EXERCISE REQUIREMENTS — A faithful copy of the data, pictures omitted, is the required answer.

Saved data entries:
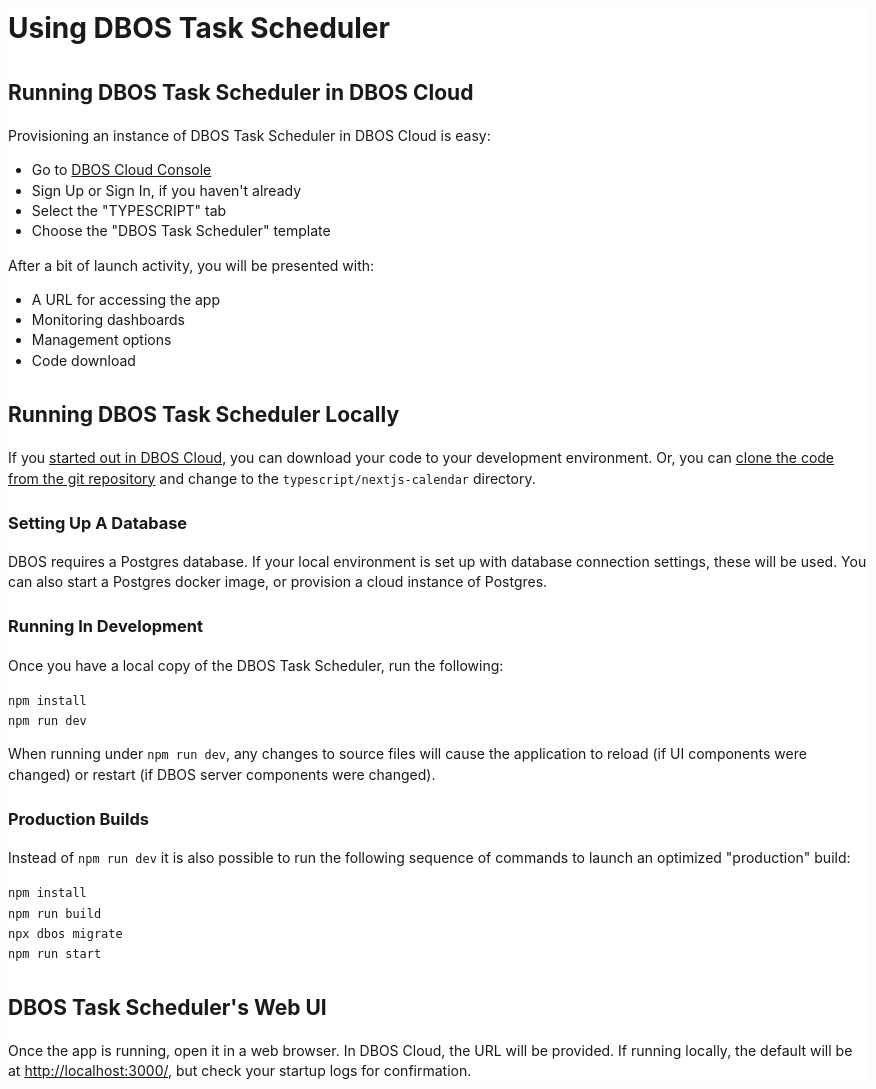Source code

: # Using DBOS Task Scheduler

## Running DBOS Task Scheduler in DBOS Cloud
Provisioning an instance of DBOS Task Scheduler in DBOS Cloud is easy:
- Go to [DBOS Cloud Console](https://console.dbos.dev/launch)
- Sign Up or Sign In, if you haven't already
- Select the "TYPESCRIPT" tab
- Choose the "DBOS Task Scheduler" template

After a bit of launch activity, you will be presented with:
- A URL for accessing the app
- Monitoring dashboards
- Management options
- Code download

## Running DBOS Task Scheduler Locally
If you [started out in DBOS Cloud](#running-dbos-task-scheduler-in-dbos-cloud), you can download your code to your development environment.  Or, you can [clone the code from the git repository](https://github.com/dbos-inc/dbos-demo-apps) and change to the `typescript/nextjs-calendar` directory.

### Setting Up A Database
DBOS requires a Postgres database.  If your local environment is set up with database connection settings, these will be used.  You can also start a Postgres docker image, or provision a cloud instance of Postgres.
<LocalPostgres/>

### Running In Development
Once you have a local copy of the DBOS Task Scheduler, run the following:

```
npm install
npm run dev
```

When running under `npm run dev`, any changes to source files will cause the application to reload (if UI components were changed) or restart (if DBOS server components were changed).

### Production Builds

Instead of `npm run dev` it is also possible to run the following sequence of commands to launch an optimized "production" build:
```
npm install
npm run build
npx dbos migrate
npm run start
```

## DBOS Task Scheduler's Web UI
Once the app is running, open it in a web browser.  In DBOS Cloud, the URL will be provided.  If running locally, the default will be at [http://localhost:3000/](http://localhost:3000/), but check your startup logs for confirmation.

RESULT OF THIS EXERCISE —
Source code

: # Using DBOS Task Scheduler

## Running DBOS Task Scheduler in DBOS Cloud
Provisioning an instance of DBOS Task Scheduler in DBOS Cloud is easy:
- Go to [DBOS Cloud Console](https://console.dbos.dev/launch)
- Sign Up or Sign In, if you haven't already
- Select the "TYPESCRIPT" tab
- Choose the "DBOS Task Scheduler" template

After a bit of launch activity, you will be presented with:
- A URL for accessing the app
- Monitoring dashboards
- Management options
- Code download

## Running DBOS Task Scheduler Locally
If you [started out in DBOS Cloud](#running-dbos-task-scheduler-in-dbos-cloud), you can download your code to your development environment.  Or, you can [clone the code from the git repository](https://github.com/dbos-inc/dbos-demo-apps) and change to the `typescript/nextjs-calendar` directory.

### Setting Up A Database
DBOS requires a Postgres database.  If your local environment is set up with database connection settings, these will be used.  You can also start a Postgres docker image, or provision a cloud instance of Postgres.
<LocalPostgres/>

### Running In Development
Once you have a local copy of the DBOS Task Scheduler, run the following:

```
npm install
npm run dev
```

When running under `npm run dev`, any changes to source files will cause the application to reload (if UI components were changed) or restart (if DBOS server components were changed).

### Production Builds

Instead of `npm run dev` it is also possible to run the following sequence of commands to launch an optimized "production" build:
```
npm install
npm run build
npx dbos migrate
npm run start
```

## DBOS Task Scheduler's Web UI
Once the app is running, open it in a web browser.  In DBOS Cloud, the URL will be provided.  If running locally, the default will be at [http://localhost:3000/](http://localhost:3000/), but check your startup logs for confirmation.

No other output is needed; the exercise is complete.